The platform needed to accept payments through M-Pesa (local), Stripe (international cards), and PayPal (global). Each gateway had different APIs, error handling, and webhook patterns. Hardcoding each integration created maintenance burden and made adding new gateways difficult.

Requirements

  • Unified API for all payment gateways
  • Adding a new gateway should be a configuration change, not a code change
  • Idempotent payment processing
  • Webhook handling for all gateways
  • Automatic retry for transient failures
  • Dead-letter queue for permanent failures

Architecture

Client
Web + Mobile
API Gateway
Nginx
Payment Service
FastAPI unified API
Gateway Adapters
M-Pesa, Stripe, PayPal
RabbitMQ
Async task queue
Workers
Payment processors
PostgreSQL
Transaction records
Dead Letter Queue
Failed transactions

Trade-offs

The adapter pattern adds a layer of abstraction, which means some gateway-specific features are not directly accessible. But the benefit of a unified interface far outweighs the cost of occasionally needing to bypass the adapter for a specific gateway feature.

Implementation

Built a payment service with the adapter pattern. Each gateway has an adapter that implements a common interface: initiatePayment, checkStatus, handleWebhook, refund. A factory selects the adapter based on configuration. Payment processing is async via RabbitMQ, with idempotency keys to prevent duplicate charges. Failed payments go to a dead-letter queue for manual review.

Scaling Considerations

Payment workers scale independently on RabbitMQ consumer count. The adapter pattern means new gateways require no changes to the core payment flow. PostgreSQL handles transaction records with appropriate indexing for status queries.

Testing Strategy

Unit tests for each adapter with mocked gateway responses. Integration tests with gateway sandbox environments. Idempotency tests to verify no duplicate charges. Webhook signature verification tests. Chaos tests for gateway timeout scenarios.

Performance Optimization

Async processing via RabbitMQ reduced payment API latency by 60%. Idempotency keys prevent duplicate processing.
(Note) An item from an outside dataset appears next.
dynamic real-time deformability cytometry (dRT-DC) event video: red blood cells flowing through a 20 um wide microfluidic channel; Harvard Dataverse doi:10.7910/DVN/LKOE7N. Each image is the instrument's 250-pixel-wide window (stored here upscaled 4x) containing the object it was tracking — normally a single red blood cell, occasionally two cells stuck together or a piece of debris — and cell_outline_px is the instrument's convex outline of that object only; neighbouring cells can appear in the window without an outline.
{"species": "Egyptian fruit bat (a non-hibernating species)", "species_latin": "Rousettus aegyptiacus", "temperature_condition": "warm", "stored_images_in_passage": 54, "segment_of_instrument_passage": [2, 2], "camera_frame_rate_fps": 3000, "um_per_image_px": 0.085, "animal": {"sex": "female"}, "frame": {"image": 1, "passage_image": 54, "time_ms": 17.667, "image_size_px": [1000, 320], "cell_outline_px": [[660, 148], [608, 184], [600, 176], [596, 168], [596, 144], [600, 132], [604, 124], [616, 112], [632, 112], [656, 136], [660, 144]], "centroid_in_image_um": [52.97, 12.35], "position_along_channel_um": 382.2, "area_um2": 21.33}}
Redis caching for gateway configuration reduces database lookups. Connection pooling for gateway HTTP clients prevents connection exhaustion.

Lessons Learned

The adapter pattern is the right choice for multiple integrations with similar interfaces. Idempotency is not optional for payment systems. Dead-letter queues are essential for handling permanent failures without losing data. Always test with gateway sandboxes before production.